Мишка промолчал. Слова «из партии попереть» прозвучали страшно, хотя толком Мишка не мог понять, что они значат. Когда-то вроде он слышал что-то подобное, и осталось ощущение ужаса, катастрофы, но не конкретное, а какое-то всепоглощающее, так что даже нельзя было представить, что именно тут страшно, но не было никаких сомнений, что страшно и непоправимо. Настроение испортилось окончательно, тем более что он, естественно, вспомнил, о чем говорила тетя Тамара Нечаева с матерью, и потому никак не мог надеяться, что «обойдутся выговорами» — хотя и этих слов точного смысла не знал, догадывался только, что это не так страшно, как «попереть из партии». Мишка собрался домой — после испытаний отец мог вернуться раньше, кажется, в прошлый раз так и было, и Мишка боялся пропустить какой-нибудь важный его разговор с матерью, из которого можно было бы что-нибудь узнать.

— Я домой, Кирей, — сказал Мишка, — скоро отец придет, будем обедать… Будь здоров.

— Будь здоров и не кашляй, — ответил по обыкновению Киреев, оставаясь сидеть на бревнах. — Лупу оставь прикуривать, будь друг, я отдам, гад буду.

Мишка знал, что отдаст, но на всякий случай надо было бы взять клятву под салютом всех вождей или пальцем по зубам и по горлу, однако Мишке стало лень выдерживать этот ритуал, и он молча протянул выпуклое стекло, выдвинутое вбок из черной эбонитовой коробочки, приятелю.

Уходя, Мишка оглянулся.
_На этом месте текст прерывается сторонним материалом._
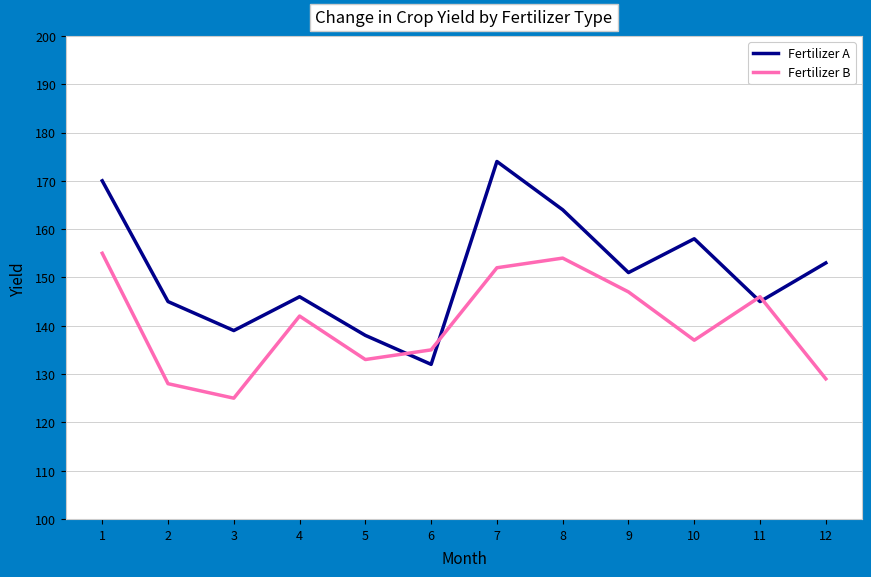

In Fertilizer A, how many points are higher than both neighbors (excluding endpoints)?

3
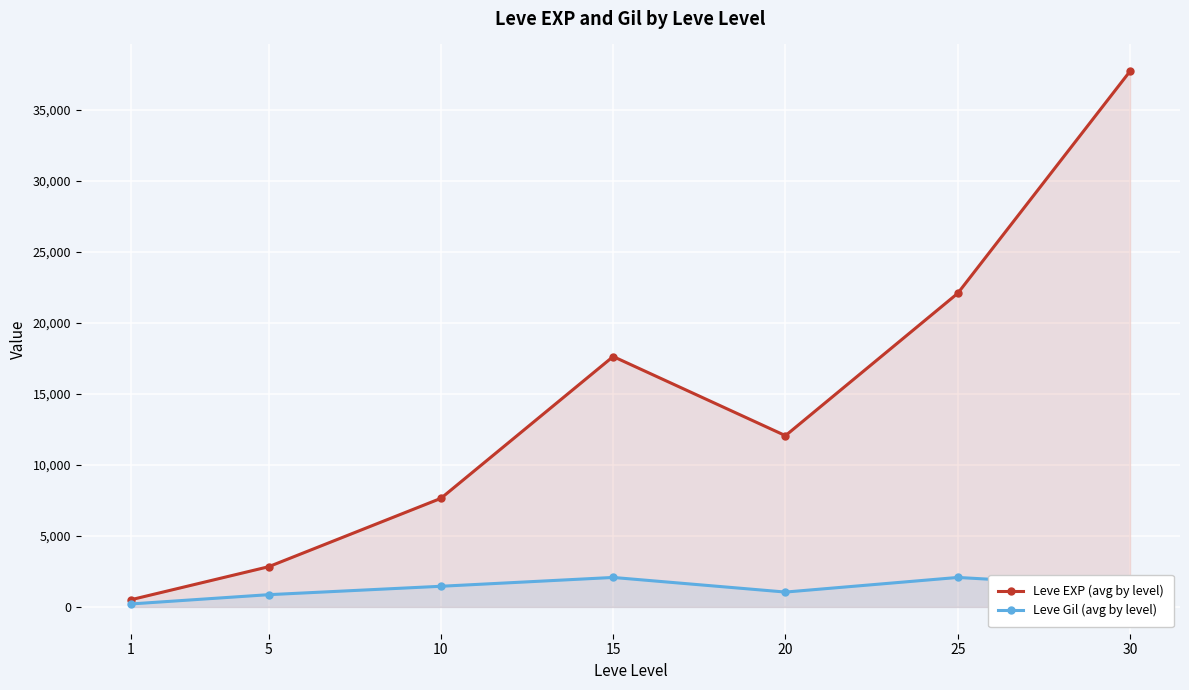

True or false: Leve EXP (avg by level) and Leve Gil (avg by level) intersect in this chart.

False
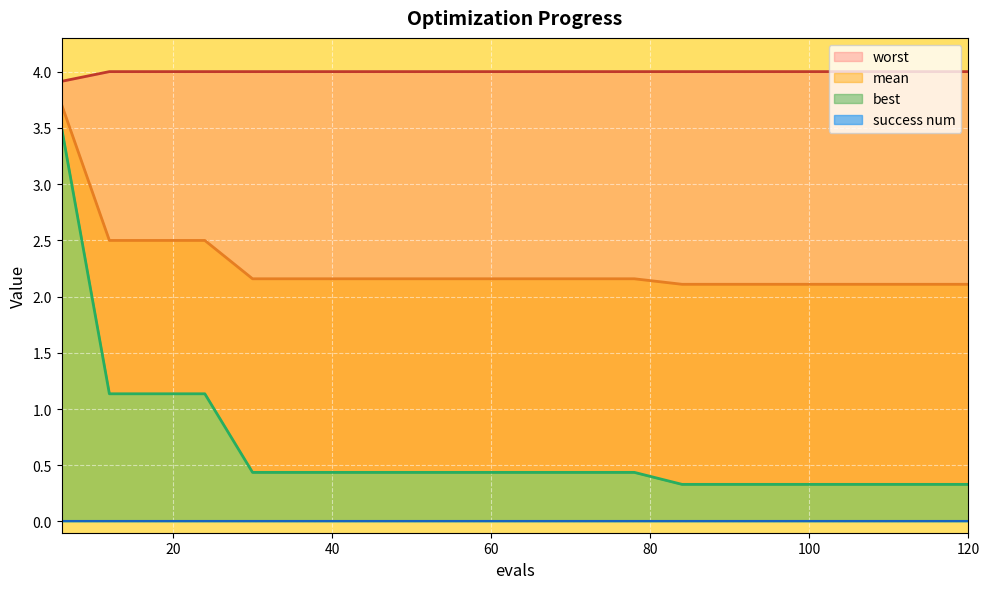

What is the total value across all series at 60?

6.6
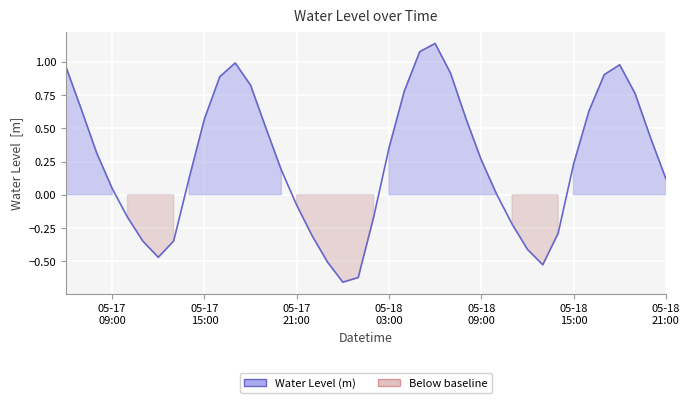

What is the difference between the maximum and minimum values?

1.8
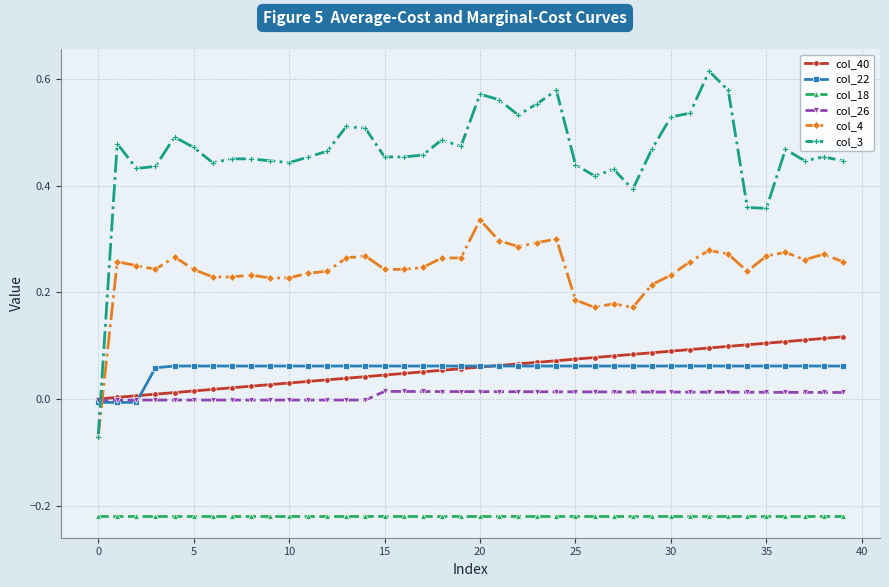

Which series has the widest spread of values?

col_3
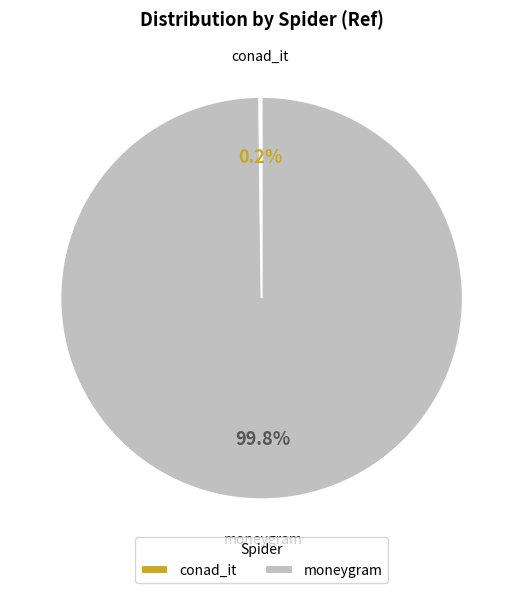

What is the largest slice in the pie chart?

moneygram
Киреев смотрел ему вслед, и на мгновение Мишке показалось, что Киреев сейчас заплачет, — такое у него было лицо.

Глава одиннадцатая. Воскресение

Утром в воскресенье Мишка томился. Скучно было ужасно, он даже попробовал читать дальше заданного учебник физики, дошел до ракет, убедился, что Киреев, пожалуй, мог говорить правду, но и это его не развлекло, и учебник он отложил. Взял Жюля Верна, «Таинственный остров», стал перечитывать список вещей, подброшенных капитаном Немо колонистам, который он постоянно перечитывал и уже почти знал наизусть, но и это сразу наскучило.

Мать сидела на кухне, на плите варился суп, а мать читала книгу. Мишка присел, снизу глянул на обложку и с трудом прочел название. Книжка называлась «Сага о Форсайтах», оба слова были непонятные. Он спросил у матери, что значит «сага» и не совсем понял ответ, получалось не то сказка, не то просто длинная история, но было непонятно, почему так называется толстенная книга. А Форсайты оказались просто английской фамилией — в общем, скука.

В комнате Мишка было разложил схему из «Техники — молодежи» и решил продолжить сборку супергетеродина, который они с отцом уже давно вместе паяли в фанерном ящике от посылки, но мать, как почувствовала, пришла и выдернула из розетки паяльник, который без отца Мишке категорически запрещалось включать. Впрочем, Мишка успел уронить капельку расплавленного олова на скатерть, но мать не заметила.